4.23.19 LSU vs Lamar

LSU baseball players celebrate during the Tigers' 5-3 victory over Lamar on Tuesday, April 23, 2019, in Alex Box Stadium.

Editor's note: This article is a part of a head-to-head. Read the other article here

Perfection — a word that is used literally and figuratively to describe a number of topics from work ethic to personal achievement.

While perfection is unattainable, people continue to use it, especially in the sports world with the often used expression, “practice makes perfect.”

Even if the LSU baseball team did not practice for a single day, the Tiger fans expect perfection and do not take less than that.

Who can blame them? They are constantly the loudest fans year in and year out, and Alex Box is always sold out.

So, don’t the fans deserve perfection? Maybe even something close to it?

The answer is yes, but the fans would settle for less than perfection if an Omaha trophy was brought back to Baton Rouge.

Unfortunately for the Tiger-faithful, the team is solid, but not solid enough for a deep run against tough pitching.

The problem for LSU coach Paul Mainieri is never talent, and this year is no different.

The problem comes down to two areas: the mound and a power bat.

The dirt pile that resides 60-feet-6-inches from home plate usually decides the game. Look at Florida. That bullpen is what led the Gators to beating the Tigers in Omaha in 2017.

LSU does have a solid pitching staff, but no one that will scare you inside the box.

Zack Hess used to be the man out of the bullpen that threw 98 mph and with a devastating spinner that could throw any batter in the late innings off balance.

Starting is a different game, and Hess knows this reality firsthand.

While he has shown signs of the great weekend starter that all of Tiger Nation wants, his earned run average is in the low fours and has not thrown a solid start against a contender in over a month.

Other than Hess, there are no scary pitchers left on the staff.
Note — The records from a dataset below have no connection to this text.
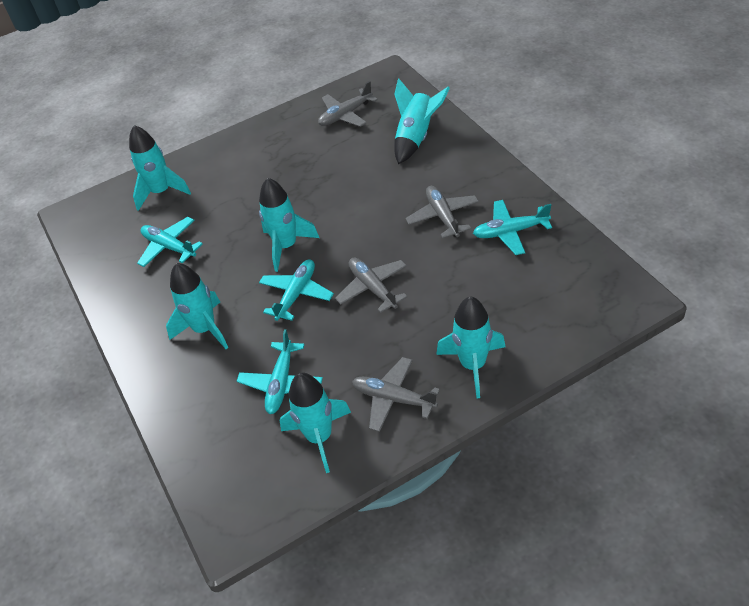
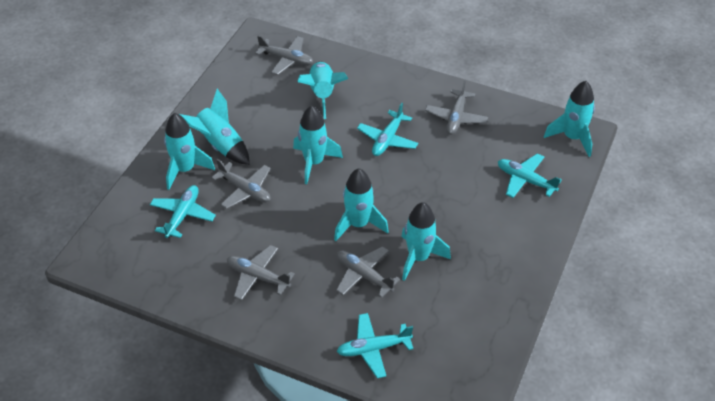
grey plane: [318,81,378,127] [335,258,408,313] [352,357,440,432] [405,186,479,238] = 4 -> [212,159,271,209] [227,245,295,300] [255,35,313,75] [336,246,400,298] [425,80,488,135] = 5
turquoise rocket: [129,125,191,211] [166,263,228,349] [259,178,319,272] [280,373,351,473] [394,78,450,164] [436,296,505,398] = 6 -> [164,113,215,190] [179,89,250,165] [293,106,343,184] [297,62,348,119] [334,168,389,241] [401,202,451,281] [544,81,595,157] = 7

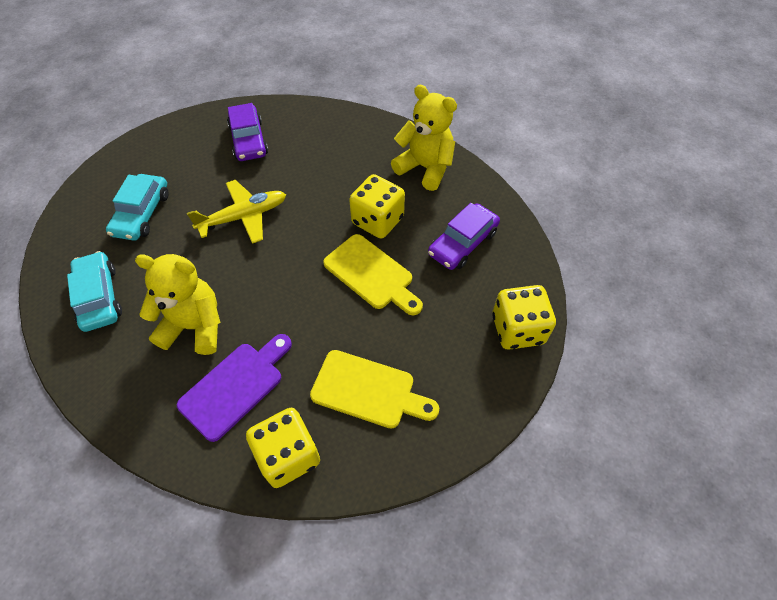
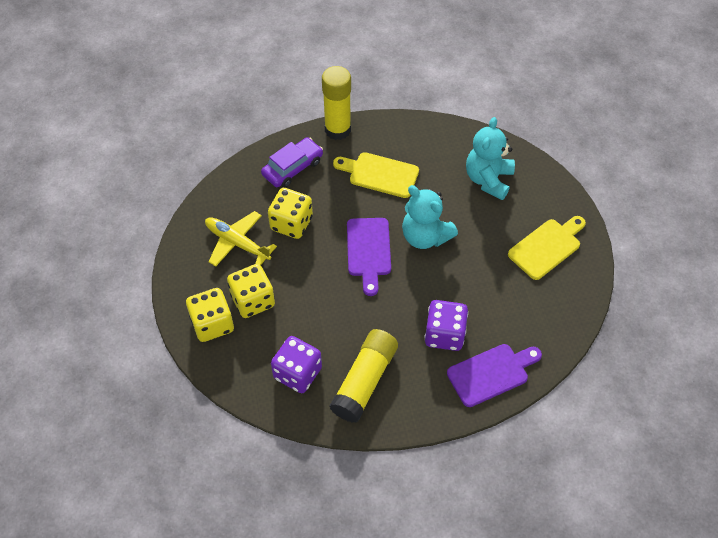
purple car: [227,103,268,161] [428,203,500,270] = 2 -> [261,137,323,188] = 1
purple cutting board: [177,334,292,442] = 1 -> [347,218,391,296] [447,344,542,407] = 2
purple dice: none = 0 -> [271,336,322,393] [424,300,468,351] = 2
turquoise car: [67,251,122,332] [106,174,169,241] = 2 -> none = 0
turquoise teddy bear: none = 0 -> [402,185,458,249] [466,117,515,200] = 2
yellow glue stick: none = 0 -> [322,66,351,140] [330,329,398,423] = 2
yellow teddy bear: [135,254,220,355] [391,85,457,191] = 2 -> none = 0

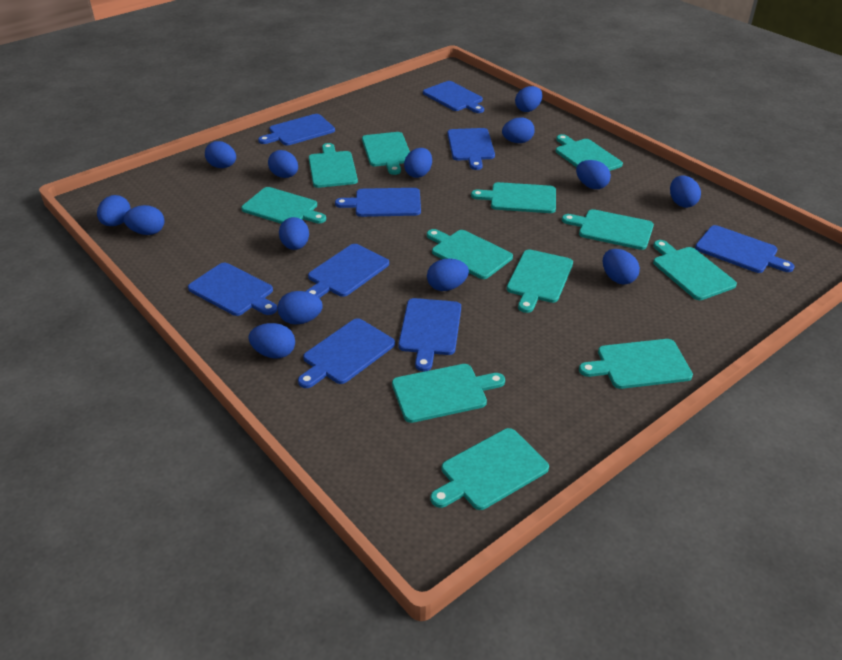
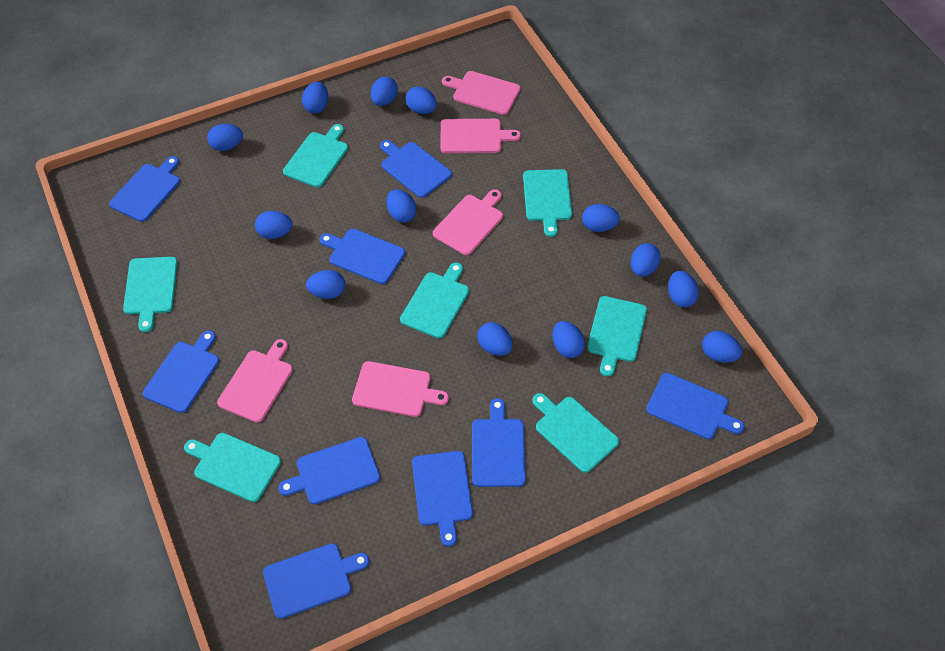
blue egg: [97,195,131,226] [123,205,164,235] [205,141,236,168] [248,323,295,358] [268,150,298,178] [278,291,323,325] [279,217,309,250] [404,148,432,178] [427,259,469,291] [502,117,535,143] [515,86,542,112] [576,160,611,189] [603,249,640,285] [670,176,701,208] = 14 -> [207,124,243,151] [255,211,293,239] [302,82,328,113] [306,270,345,299] [370,76,398,106] [387,189,416,223] [406,86,437,114] [477,322,513,356] [552,321,585,358] [582,204,620,232] [631,243,661,277] [668,271,699,307] [702,331,742,363] = 13
pink cutting board: none = 0 -> [217,339,293,422] [352,361,449,417] [433,189,503,255] [441,119,521,153] [442,71,521,115] = 5
turquoise cutting board: [241,187,326,224] [309,143,358,188] [362,132,410,175] [392,364,505,423] [427,229,513,279] [431,428,549,510] [471,182,556,213] [507,249,573,313] [556,134,623,171] [562,209,654,250] [579,339,693,389] [653,240,737,300] = 12 -> [123,257,178,332] [184,433,281,502] [283,124,348,188] [400,262,469,338] [523,169,572,237] [532,393,619,473] [587,296,647,377] = 7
Cole Henry has shown signs and has the best starter ERA on the team, but has not proven to be intimidating just yet.

Eric Walker has picked up his game as of late, but mostly relies on soft stuff and poking around the zone, which worked last year but is not off to a hot start this year.

The pitching staff has a tremendous amount of talent and can wake up at any time, but this fact makes them more dangerous than a top contender.

Secondly, there is no big bat in the middle of the lineup that can turn a deficit into a lead when the time comes.

Now, Omaha is very much a pitcher’s park, so if the Tigers can make it there, it is anyone’s title to win.

Making it there could be the problem.

The usuals are doing their thing at the plate as Antoine Duplantis and Josh Smith are batting .310 and .349 respectively.

What is unusual is Duplantis tied for the lead in home runs with Daniel Cabrera at seven.

Smith also possesses some pop, but this lineup always feels like it is missing an LSU staple in the spontaneous home run that can change the momentum and win a game even when LSU is not playing their best ball.

This team can win the rest of their games as easily as they can lose them. They have an electric young group mixed in with age that can lead a team into Omaha, but the team has not shown enough consistency to be able to weather the storm.

I will be cheering on Tiger Nation throughout the process, but I think fans should expect way less than perfection as the postseason approaches.